Michael Straub wird Trainer in Wölf

A-Liga: Klewitz-Nachfolge geregelt

12. Dezember 2016, 06:43 Uhr

Nur fliegen ist schöner: Michael Straub ist nicht erst seit gestern für seine Fallrückzieher bekannt. Foto: Charlie Rolff

Das ist doch mal eine Überraschung: Michael Straub, aktuell noch Spieler des Kreisoberligisten Rot-Weiß Burghaun, wird ab Sommer Trainer des A-Ligisten SV Wölf. Dies konnte Abteilungsleiter Markus Wiegand auf Nachfrage bestätigen.

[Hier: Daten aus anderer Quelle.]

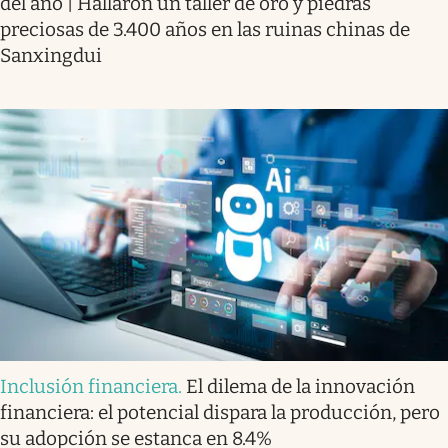
del año | Hallaron un taller de oro y piedras
preciosas de 3.400 años en las ruinas chinas de
Sanxingdui
Inclusión financiera
.
El dilema de la innovación
financiera: el potencial dispara la producción, pero
su adopción se estanca en 8.4%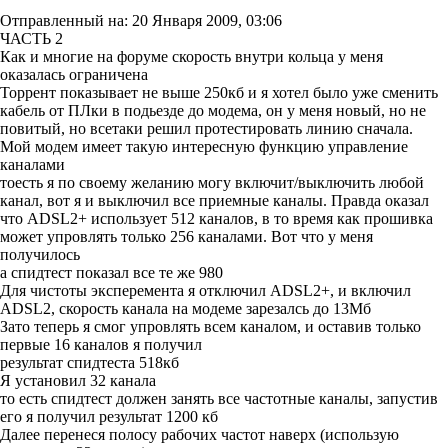
Отправленный на: 20 Января 2009, 03:06
ЧАСТЬ 2
Как и многие на форуме скорость внутри кольца у меня
оказалась ограничена
Торрент показывает не выше 250кб и я хотел было уже сменить
кабель от ПЛки в подьезде до модема, он у меня новый, но не
повитый, но всетаки решил протестировать линию сначала.
Мой модем имеет такую интересную функцию управление
каналами
тоесть я по своему желанию могу включит/выключить любой
канал, вот я и выключил все приемные каналы. Правда оказал
что ADSL2+ использует 512 каналов, в то время как прошивка
может упровлять только 256 каналами. Вот что у меня
получилось
а спидтест показал все те же 980
Для чистоты эксперемента я отключил ADSL2+, и включил
ADSL2, скорость канала на модеме зарезалсь до 13Мб
Зато теперь я смог упровлять всем каналом, и оставив только
первые 16 каналов я получил
результат спидтеста 518кб
Я установил 32 канала
то есть спидтест должен занять все частотные каналы, запустив
его я получил результат 1200 кб
Далее перенеся полосу рабочих частот наверх (использую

Nachdem feststand, dass Klewitz nach drei Jahren im Sommer sein Engagement im Eiterfeld Ortsteil beenden würde, bildete der SV eine zehn Mann starke Kommission, die sich auf Nachfolgersuche begab und sich dabei schon am ersten Abend auf Michael Straub festlegte. „Wir waren uns einig, dass wir einen Spielertrainer wollen, um der jungen Mannschaft einen Leader zu geben. Und schon beim ersten Gespräch zwischen uns Verantwortlichen und Michael war klar, dass die Chemie stimmt“, erklärt Wiegand.

Neben Straub wird auch Mario Henning im Sommer von Burghaun nach Wölf wechseln, dort war er bereits viereinhalb Jahre aktiv: „Obwohl er ja kein Wölfer ist, kann man schon sagen, dass Mario heimkommt. Wir waren schon vor der aktuellen Serie in Gesprächen, da wollte er Burghaun nach dem Abstieg aber verständlicherweise nicht verlassen. Jetzt, als klar was, dass Michael Trainer wird, waren wir uns auch mit Mario schnell einig“, erklärt Wiegand. Mit den beiden peilt Wölf einen Platz im oberen Drittel an: „Aktuell ist es so, dass uns noch das i-Tüpfelchen fehlt und das sind vielleicht jetzt die beiden“, sagt Wiegand und betont: „Der Theo hat eine super Arbeit gemacht, jetzt wollen wir den nächsten Schritt gehen.“

Der gebürtige Hünfelder Straub (28) spielte lange für den HSV, war aber auch für Steinbach und den TSV Rothemann aktiv. Als gelernter Stürmer spielte er in Rothemann zeitweise als Libero und bei Burghaun zuletzt auch im zentralen Mittelfeld. Henning (26) ist zumindest in Sachen Position beständiger und seit jeher Abwehrchef, zuerst in diversen Jugendteams des Hünfelder SV, dann in viereinhalb Jahre in Wölf und zuletzt in Burghaun.